Everyone remembers the final result, few remember the path traveled.
That's more or less how we play the role of Commodus with coaches and general managers, giving thumbs up or thumbs down based on what the W-L column looks like at any given point in time.
Sports fans and owners routinely use results to justify the hiring/firing of team executives, regardless of the uncontrolled factors at play (luck, injuries, over/underachieving performance). It's an unfortunate truth that serves a litmus test for Milwaukee Bucks fans, owner Herb Kohl, and general manager John Hammond heading into the 2012-13 NBA season.

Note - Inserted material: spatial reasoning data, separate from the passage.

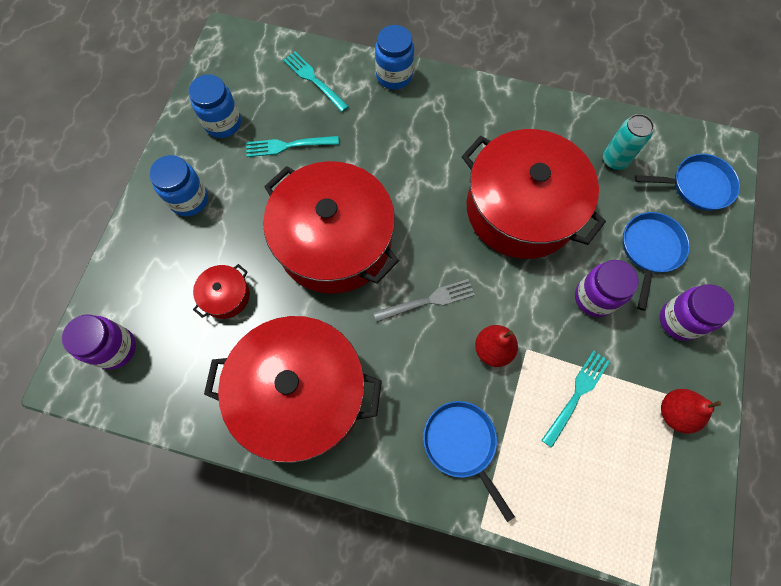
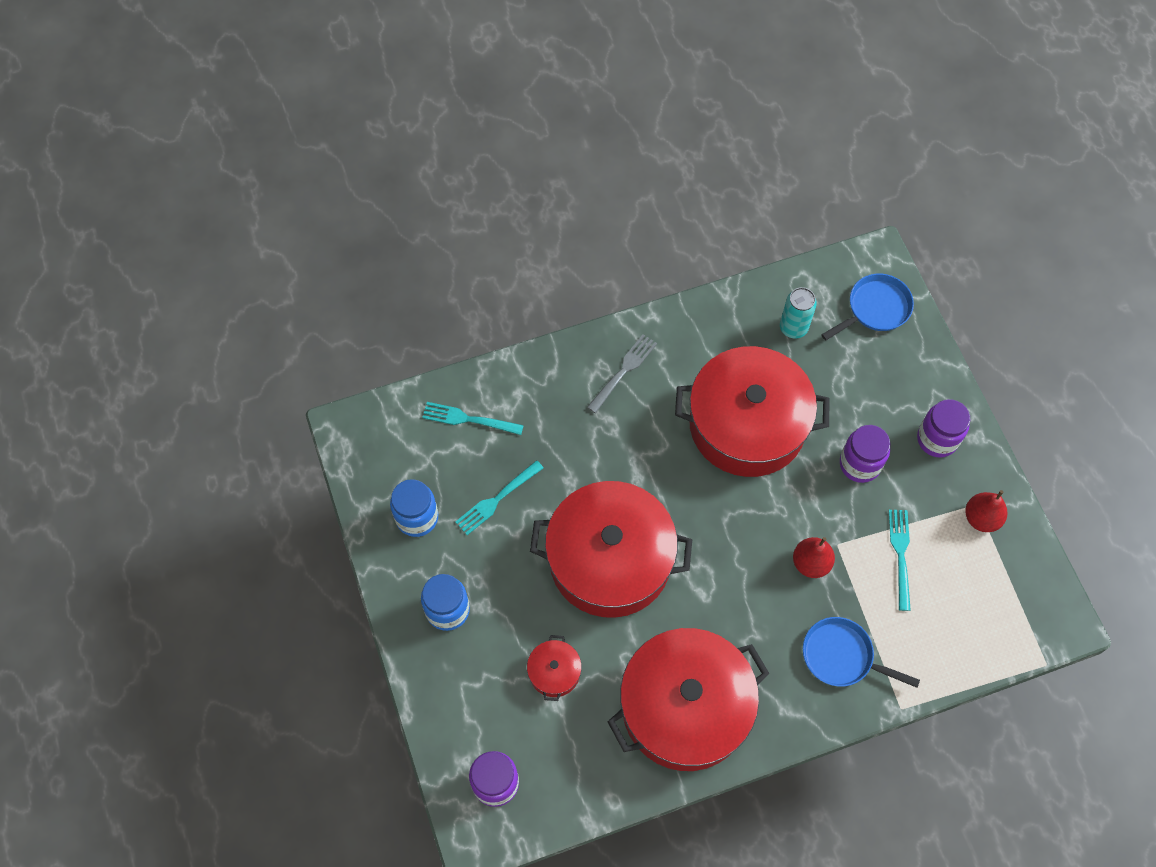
camera: 35 degrees left, 5 degrees down
(394, 76) = (541, 367): blue jar -> none
(428, 301) = (729, 558): grey fork -> grey fork (623, 371)
(650, 250) = (876, 392): blue pan -> none

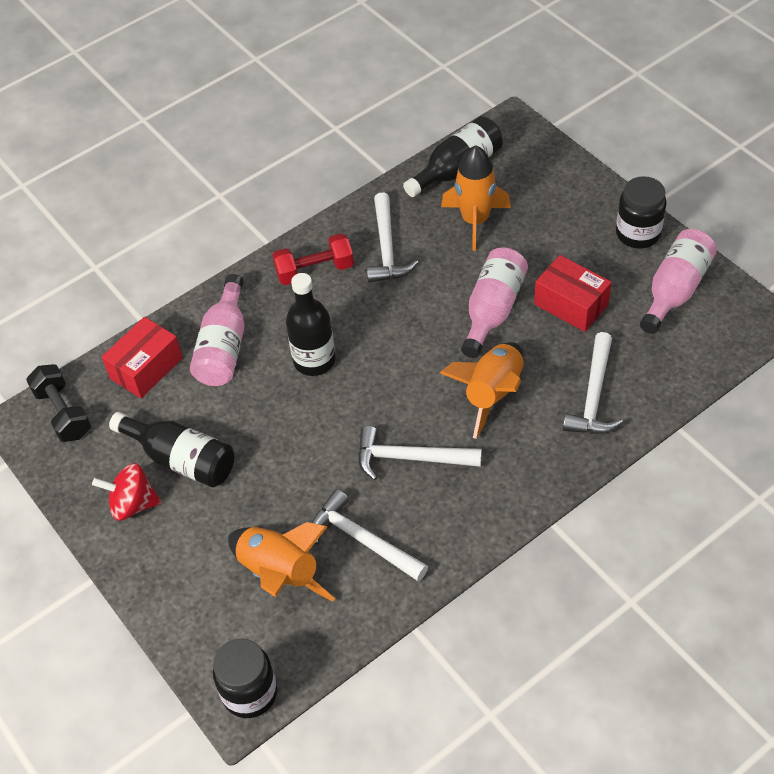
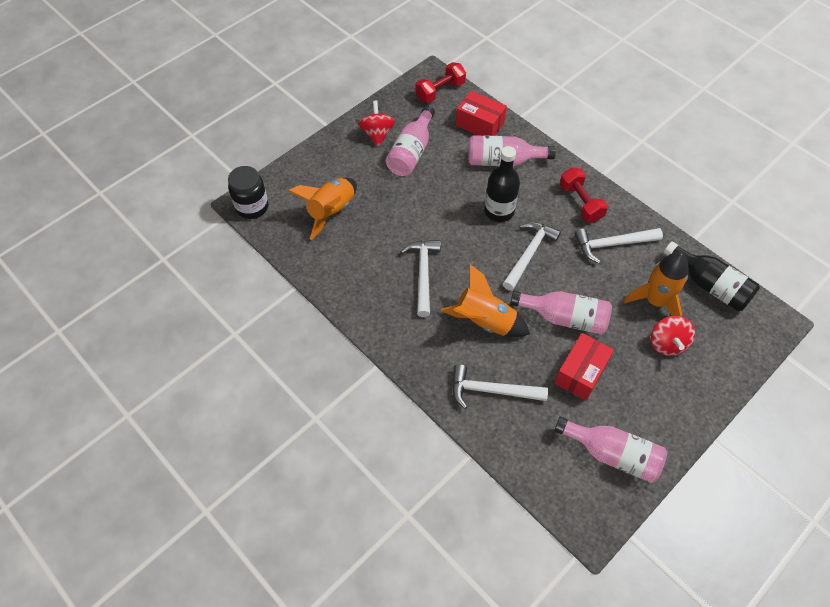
camera: 80 degrees right, 5 degrees up
(63, 413) = (440, 91): black dumbbell -> red dumbbell
(181, 459) = (411, 152): black bottle -> pink bottle
(363, 540) = (357, 252): white hammer -> white hammer (529, 254)
(534, 220) = (667, 343): none -> red spinning top
(638, 233) = (671, 424): black jar -> none

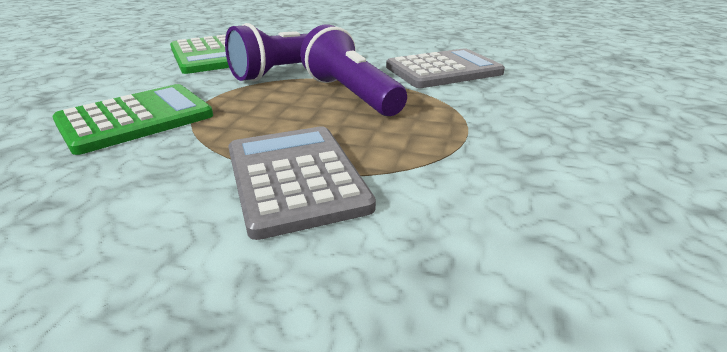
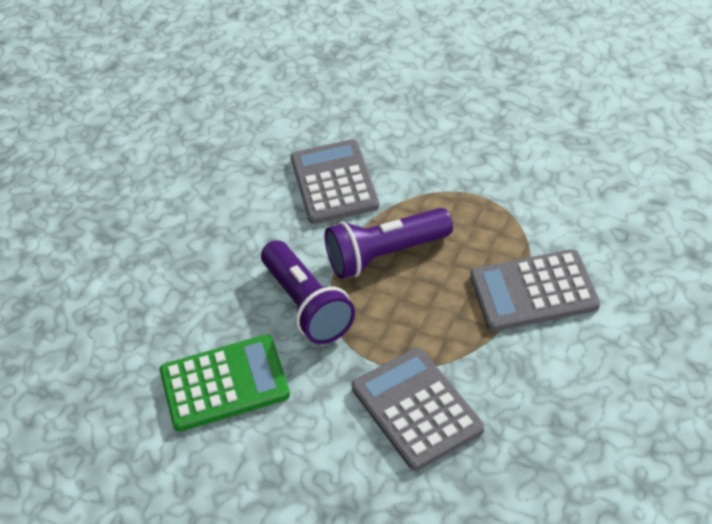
camera: 75 degrees left, 15 degrees up
(136, 119) = (416, 409): green calculator -> grey calculator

Success should be measured by the decisions someone makes with all the information they have at that time. Likewise, judging someone by the outcome of their decision, rather than the process, makes a dangerous assumption about their control over the grey area that so often muddles up our perceptions of a world brushed only in Frank Capra-esque black and white.
If the Bucks make waves in the Eastern Conference and get to the postseason, Hammond will be lauded for pairing Monta Ellis and Brandon Jennings together, negotiating a very flexible extension for Ersan Ilyasova, and acquiring Samuel Dalembert and his rebounding prowess in exchange for a hometown hero sucking up garbage minutes.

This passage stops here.